[What this exercise asks]
[a] Check each statement against the commentary on strategy and the US–China rivalry below. Answer yes or no, and quote the exact words from the commentary that decide it.
(i) Michael Porter's article on strategy appeared in the Harvard Business Review in 1996.
(ii) The US Trade Representative's Section 301 report was published in March 2019.
(iii) Andrew Marshall devised the containment strategy the US used against the Soviet Union.
[b] According to the commentary on strategy and the US–China rivalry below, which office did Andrew Marshall head?

STEPHEN S. ROACH
NEW HAVEN – The debate over the difference between tactics and strategy is as rich as it is enduring. In his seminal 1996 article in the Harvard Business Review, Harvard’s Michael Porter tackled this issue head on. While his focus was business, his arguments can be applied much more broadly – including to today’s Sino-American rivalry.
Porter differentiated between “operational effectiveness” and strategy, arguing that nimble companies had become well practiced in the former, but had dropped the ball on the latter. He also drew a sharp contrast between tactical tools – such as benchmarking, re-engineering, and total quality management – and competitive strategies aimed at “choosing a different set of activities to deliver a unique mix of value.”
Roughly 2,500 years earlier, Chinese military strategist Sun Tzu offered an equally profound perspective. In The Art of War, Sun wrote, “Strategy without tactics is the slowest route to victory,” stressing the complementarity of these two aspects of military decision-making. But Sun also counseled, “Tactics without strategy is the noise before defeat” – an admonition not to fixate on short-termism.
Notwithstanding Porter’s role in shaping the modern debate about strategy, today’s American body politic has little patience for long-term thinking. This was not always the case. George Kennan, first as a diplomat and later as an academic, devised the containment strategy that the United States used against the Soviet Union during the Cold War. Andrew Marshall, as the head of the Pentagon’s Office of Net Assessment, pushed the envelope on US military strategy. And Henry Kissinger, of course, was the ultimate practitioner of what has been dubbed “Grand Strategy.”
But these were exceptions, not the rule. Ever since former US President George H.W. Bush famously mocked “the vision thing” ahead of the 1988 presidential campaign, strategy has been held in low regard in Washington. The real-time feedback of ever fickle focus-group polling has become the North Star of US policy decisions.
That is especially the case in the Sino-American conflict, which over the last five years has morphed from a trade war to a tech war to the early stages of a new cold war. The US Trade Representative’s Section 301 report, published in March 2018, framed America’s tactical approach to its Chinese adversary, hinting at the tough actions that were soon to come.
This stands in stark contrast to China’s more strategic approach, exemplified by its five-year plans and longer-term industrial-policy initiatives, such as the controversial Made in China 2025 program, the Internet Plus Action Plan, and the New Generation Artificial Intelligence Development Plan. Like them or not, these goal-oriented initiatives come complete with metrics aimed at defining a trajectory from point A to point B.
The US, however, has focused more on penalizing China for defying the rules and norms of the global system – holding China accountable, for example, for violating the terms of its WTO accession in late 2001. This has taken the form of tariffs and sanctions – unilaterally imposed by the US – which were quickly followed by tit-for-tat retaliation from China.

[Excerpted data]

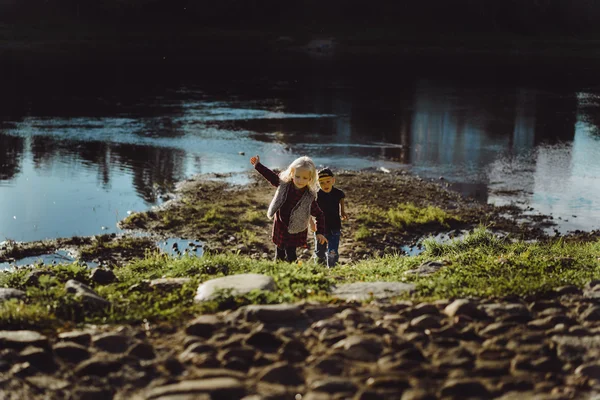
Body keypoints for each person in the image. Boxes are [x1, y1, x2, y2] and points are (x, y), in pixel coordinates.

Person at [250, 155, 327, 263]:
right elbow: (271, 177)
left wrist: (320, 232)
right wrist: (258, 165)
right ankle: (277, 268)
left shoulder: (308, 197)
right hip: (281, 225)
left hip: (295, 228)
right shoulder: (284, 184)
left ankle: (291, 271)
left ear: (310, 179)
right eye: (298, 176)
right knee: (279, 250)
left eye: (305, 178)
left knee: (291, 253)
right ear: (292, 173)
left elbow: (319, 214)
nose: (300, 180)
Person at [311, 168, 348, 267]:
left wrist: (342, 211)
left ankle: (331, 269)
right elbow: (311, 209)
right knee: (319, 252)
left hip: (335, 227)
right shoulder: (317, 195)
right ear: (318, 183)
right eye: (322, 183)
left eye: (328, 181)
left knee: (332, 251)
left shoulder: (337, 193)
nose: (325, 185)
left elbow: (341, 198)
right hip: (321, 229)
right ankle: (318, 269)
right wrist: (311, 222)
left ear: (333, 180)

[Written responses]
[a]
(i) Yes: "In his seminal 1996 article in the Harvard Business Review"
(ii) No: "published in March 2018"
(iii) No: "George Kennan, first as a diplomat and later as an academic, devised the containment strategy"

[b] The Pentagon's Office of Net Assessment.